Facciamo come in quei quiz in cui ci sono dei punti da unire e alla fine viene fuori una figura di senso compiuto. Proviamo. La violenza del mio amore, terzo romanzo del siciliano Dario Levantino, è ancora la storia di Rosario e Anna, già protagonisti sia del suo fortunato esordio (Di niente e di nessuno) sia del successivo Cuorebomba. Dunque, punto primo, dei personaggi forti che si sono imposti all’autore, il quale all’inizio di questo cammino narrativo certamente non aveva programmato quella che infine sarà una quadrilogia: La violenza del mio amore, infatti, lascia in sospeso dei conti che chiedono a viva voce d’essere saldati. E Dario Levantino senz’altro lo farà.

Siamo, infatti, ad uno snodo cruciale. Rosario ed Anna hanno avuto una figlia. L’hanno chiamata Maria. Sono giovanissimi, all’ultimo anno delle superiori. Hanno alle spalle un passato di sofferenza e povertà. Rosario ha perso da poco la madre, vittima di una crisi depressiva dopo la scoperta dei segreti, l’abbandono e l’arresto del marito. Rosario vive nel mito del nonno, da cui ha ereditato la passione per il calcio. È appena uscito da una dura esperienza in una casa-famiglia. All’annuncio della maternità, Anna è stata disconosciuta e abbandonata dalla famiglia, emigrata in Australia.

  • Dunque, Rosario e Anna devono crescere una figlia, peraltro gravemente malata, da soli, senza mezzi. Hanno solo il rifugio di una barca rovesciata sulla spiaggia di Brancaccio. E un cane, Jonathan, che è come un figlio. L’unico che li protegge e sostiene è padre Giovanni, ardimentoso parroco di Brancaccio, tanto simile a don Pino Puglisi. Punto secondo: mentre a Roma si discute della giustezza o meno di certe misure di politica sociale, raccontando la realtà della miseria in tutta la sua devastante crudezza, con cuore schietto (anzi, cuorebomba) Dario Levantino lancia un grido d’allarme che ha la stessa, dirompente forza di denuncia di certi classici europei dell’Ottocento, di cui non facciamo i nomi per pudore.
  • Punto terzo: c’è una letteratura delle sfumature e delle ombre, che rifugge da giudizi e condanne e fruga la perenne contraddittorietà dell’animo umano. Talvolta semplicemente la rimesta. La violenza del mio amore è, invece, un romanzo dalle partizioni nette e chiare. Dubbi non ne lascia. Da una parte gli umili, gli oppressi, le vittime. Dall’altra: ignavi, gretti e mafiosi. Da una parte l’amore e la giustizia. Dall’altra il sopruso e la violenza. Lo scontro è a tutto campo: morale e di classe. È in ogni ambito della vita sociale. A cominciare dalla scuola.

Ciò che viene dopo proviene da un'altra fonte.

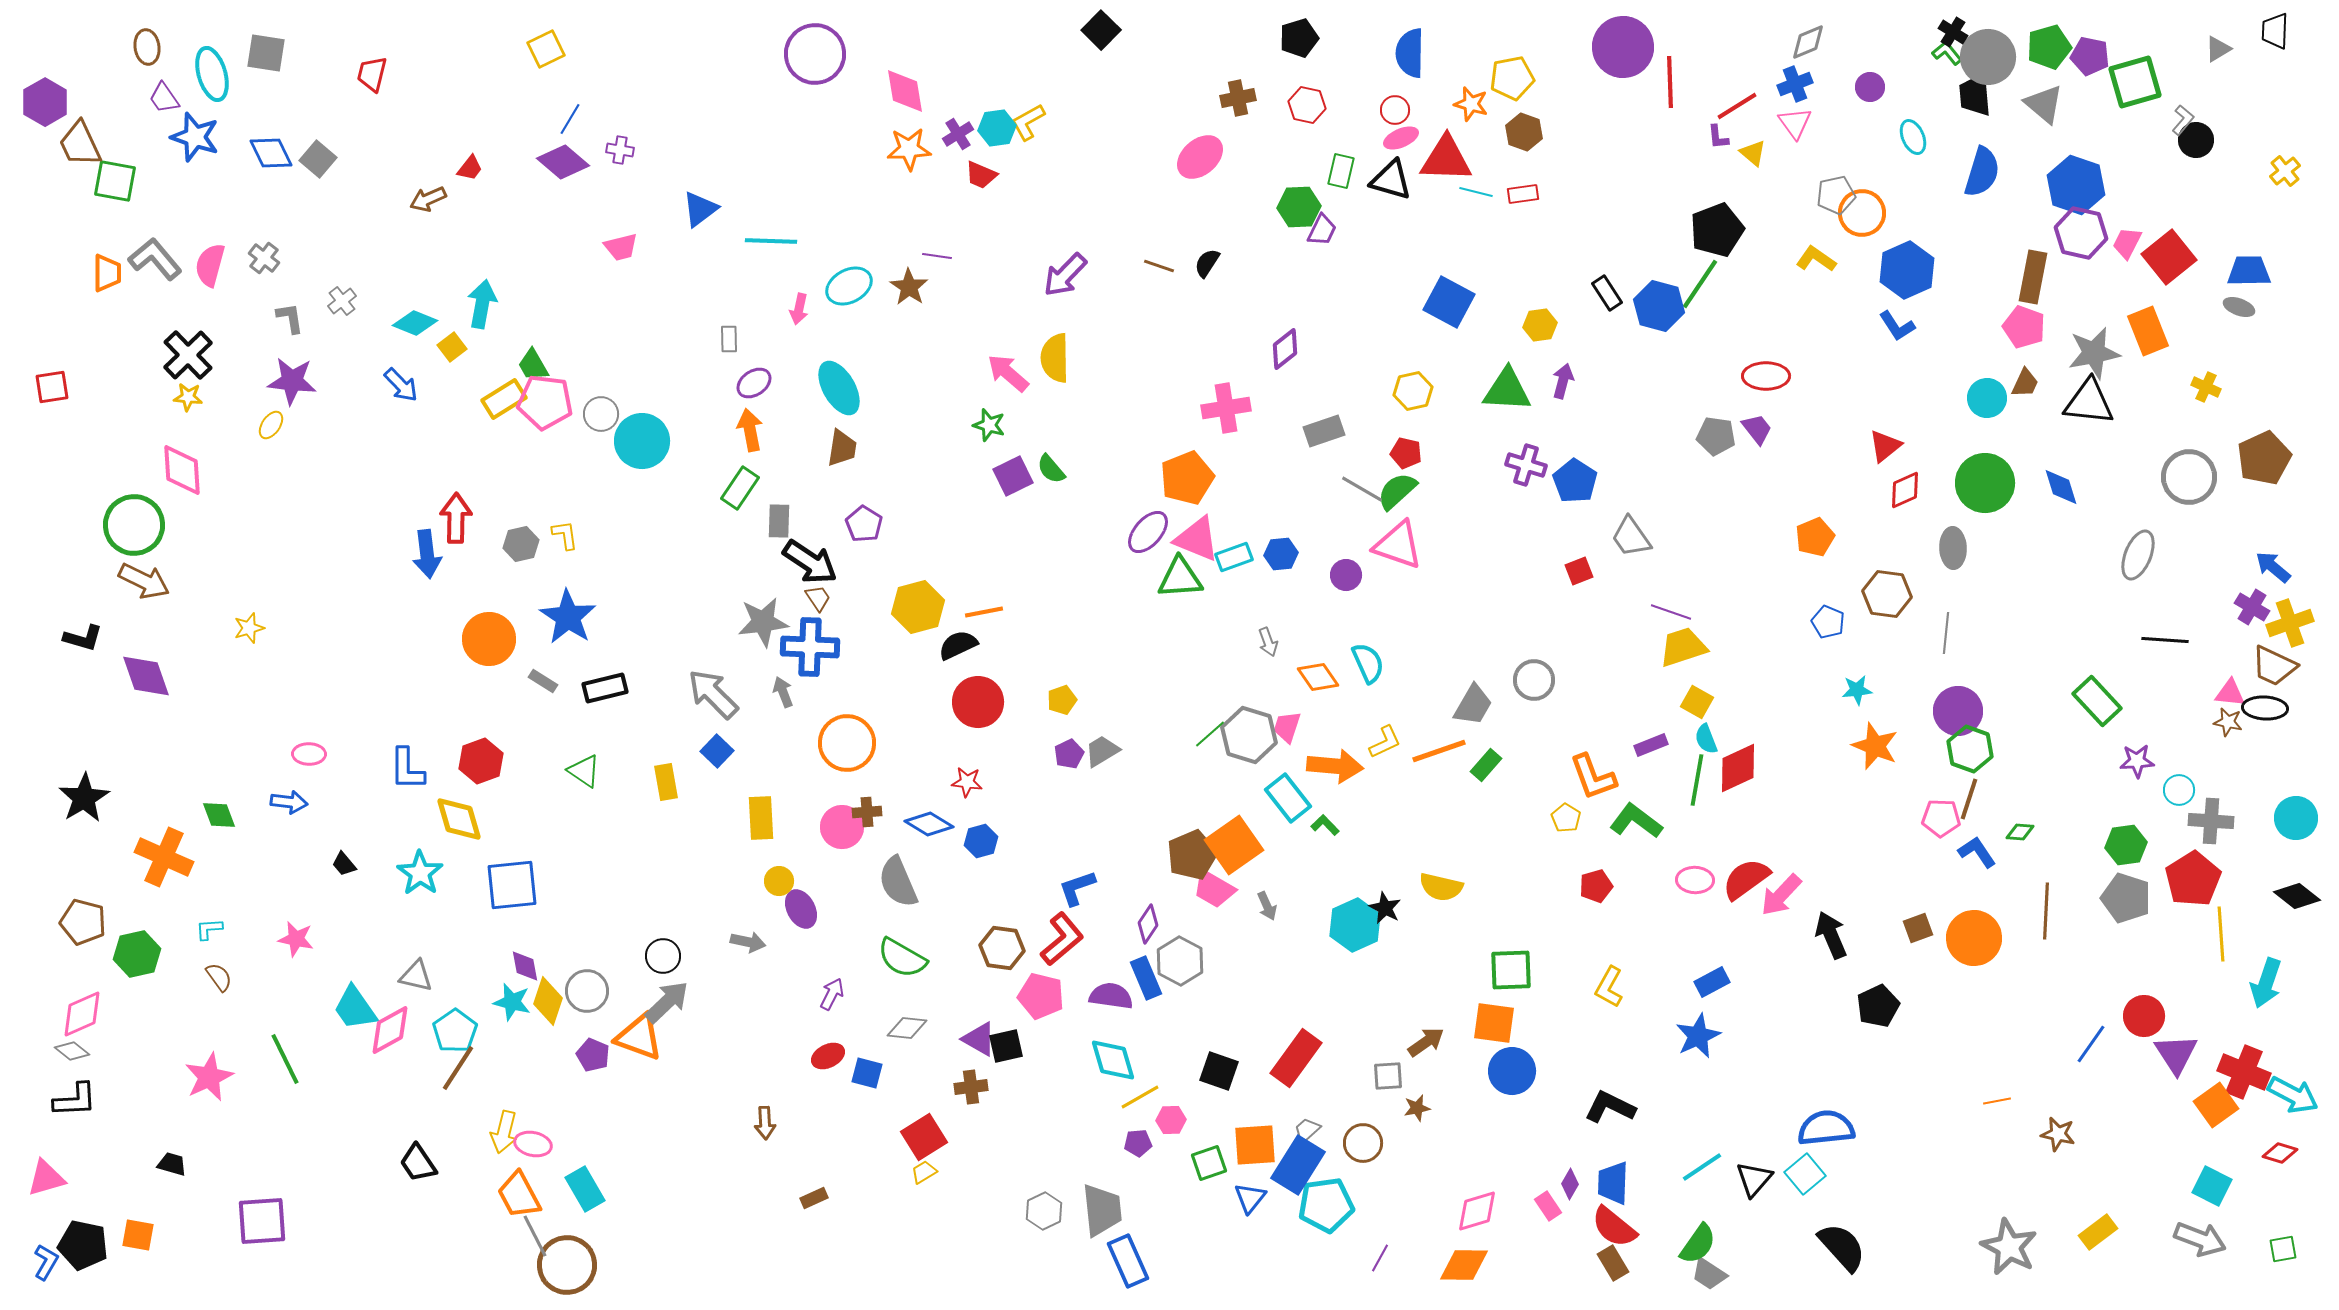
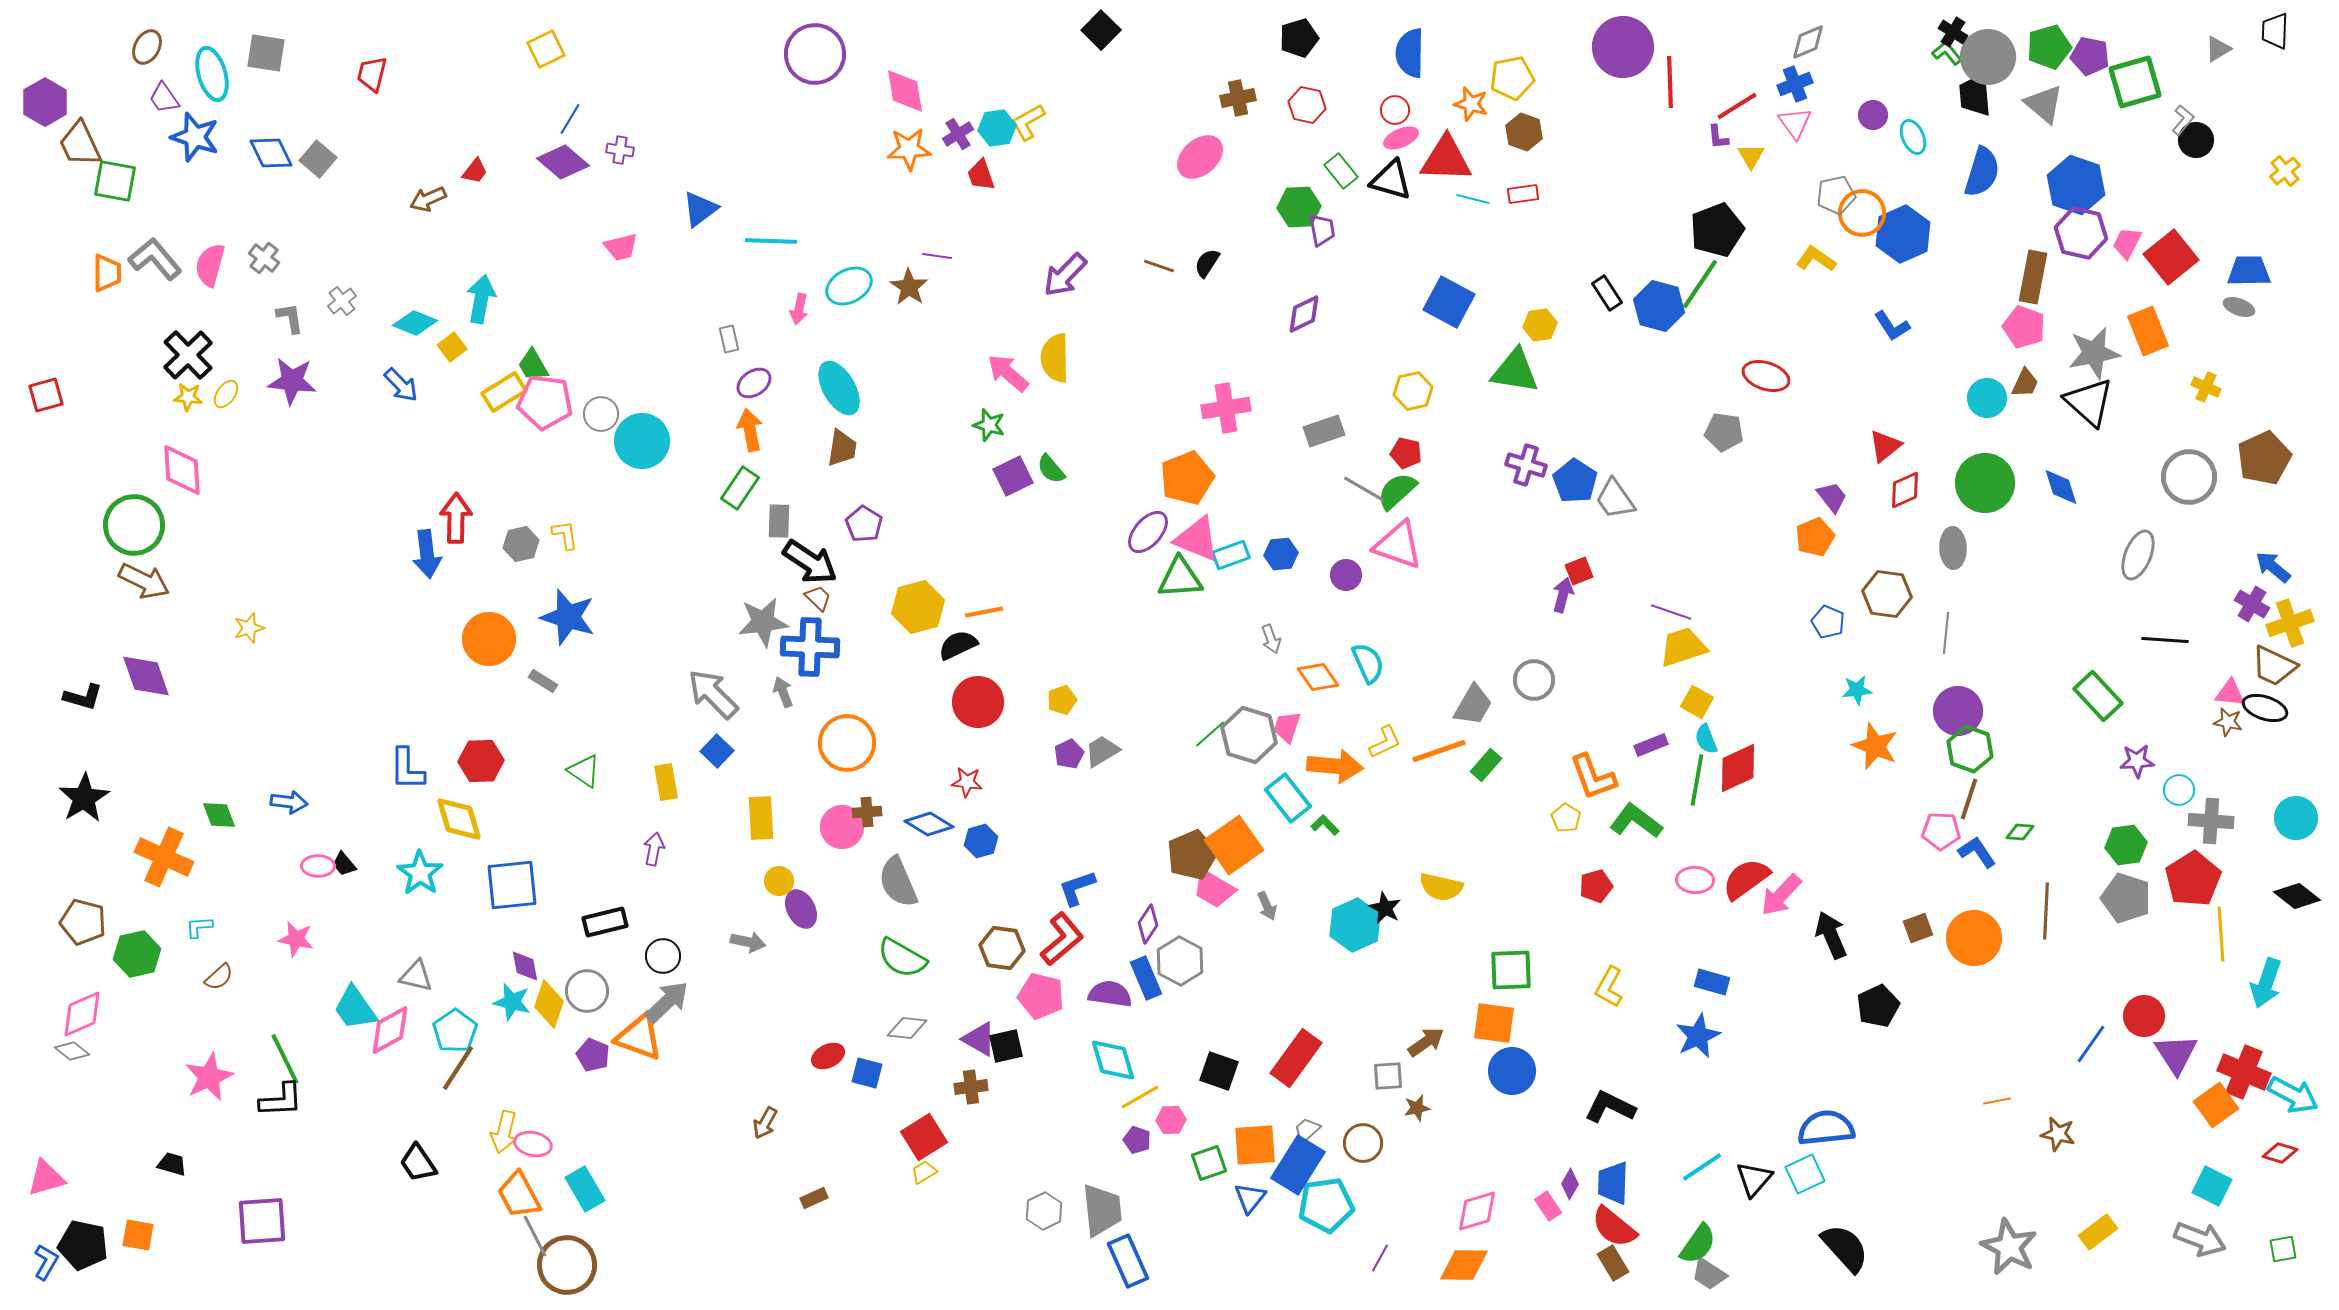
brown ellipse at (147, 47): rotated 36 degrees clockwise
purple circle at (1870, 87): moved 3 px right, 28 px down
yellow triangle at (1753, 153): moved 2 px left, 3 px down; rotated 20 degrees clockwise
red trapezoid at (470, 168): moved 5 px right, 3 px down
green rectangle at (1341, 171): rotated 52 degrees counterclockwise
red trapezoid at (981, 175): rotated 48 degrees clockwise
cyan line at (1476, 192): moved 3 px left, 7 px down
purple trapezoid at (1322, 230): rotated 36 degrees counterclockwise
red square at (2169, 257): moved 2 px right
blue hexagon at (1907, 270): moved 4 px left, 36 px up
cyan arrow at (482, 304): moved 1 px left, 5 px up
blue L-shape at (1897, 326): moved 5 px left
gray rectangle at (729, 339): rotated 12 degrees counterclockwise
purple diamond at (1285, 349): moved 19 px right, 35 px up; rotated 12 degrees clockwise
red ellipse at (1766, 376): rotated 18 degrees clockwise
purple arrow at (1563, 381): moved 214 px down
red square at (52, 387): moved 6 px left, 8 px down; rotated 6 degrees counterclockwise
green triangle at (1507, 390): moved 8 px right, 19 px up; rotated 6 degrees clockwise
yellow rectangle at (504, 399): moved 7 px up
black triangle at (2089, 402): rotated 36 degrees clockwise
yellow ellipse at (271, 425): moved 45 px left, 31 px up
purple trapezoid at (1757, 429): moved 75 px right, 68 px down
gray pentagon at (1716, 436): moved 8 px right, 4 px up
gray line at (1362, 489): moved 2 px right
gray trapezoid at (1631, 537): moved 16 px left, 38 px up
cyan rectangle at (1234, 557): moved 3 px left, 2 px up
brown trapezoid at (818, 598): rotated 12 degrees counterclockwise
purple cross at (2252, 607): moved 3 px up
blue star at (568, 617): rotated 16 degrees counterclockwise
black L-shape at (83, 638): moved 59 px down
gray arrow at (1268, 642): moved 3 px right, 3 px up
black rectangle at (605, 688): moved 234 px down
green rectangle at (2097, 701): moved 1 px right, 5 px up
black ellipse at (2265, 708): rotated 15 degrees clockwise
pink ellipse at (309, 754): moved 9 px right, 112 px down
red hexagon at (481, 761): rotated 18 degrees clockwise
pink pentagon at (1941, 818): moved 13 px down
cyan L-shape at (209, 929): moved 10 px left, 2 px up
brown semicircle at (219, 977): rotated 84 degrees clockwise
blue rectangle at (1712, 982): rotated 44 degrees clockwise
purple arrow at (832, 994): moved 178 px left, 145 px up; rotated 16 degrees counterclockwise
purple semicircle at (1111, 996): moved 1 px left, 2 px up
yellow diamond at (548, 1001): moved 1 px right, 3 px down
black L-shape at (75, 1100): moved 206 px right
brown arrow at (765, 1123): rotated 32 degrees clockwise
purple pentagon at (1138, 1143): moved 1 px left, 3 px up; rotated 24 degrees clockwise
cyan square at (1805, 1174): rotated 15 degrees clockwise
black semicircle at (1842, 1247): moved 3 px right, 1 px down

Rosario frequenta il liceo classico. Ama l’epica, la letteratura, le materie umanistiche. Cerca nella cultura riscatto sociale, come era desiderio della madre. Da grande vuole insegnare. Anche Anna studia. Vogliono arrivare insieme alla licenza. Vanno a scuola un giorno per ciascuno, l’altro cura la bambina. Chi dovrebbe aiutarli, docenti e dirigenti, li considera, invece, un corpo estraneo. S’appella ipocritamente alla meritocrazia. In realtà vuole solo obbedienza, come Totò Mandalà il boss mafioso di Brancaccio. È il latinorum di don Abbondio. Punto quarto. Un certo modo di intendere e praticare la cultura è la prosecuzione del crimine con altri mezzi.

La violenza del mio amore è anche un percorso di lettura che rivisita i classici scolastici e le letture di un diciottenne con gli occhi e la passione di chi in essi cerca quella pienezza di vita che al momento gli è negata ma alla quale sa di avere diritto e per la quale è pronto a battersi fino all’estremo sacrificio.  Quanto costerà a Rosario questo sacrificio? Che prezzo dovrà pagare per la salvezza dei propri cari? Il romanzo si chiude qui. Nel prossimo sapremo.

Punto quinto. Rosario, Anna, Maria, Jonathan, la barca, padre Giovanni e lo sgabuzzino nella parrocchia sono un mondo d’amore. Ora per noi la figura è completa, il disegno è chiaro: La violenza del mio amore è un grande romanzo, di quelli che restano nel tempo.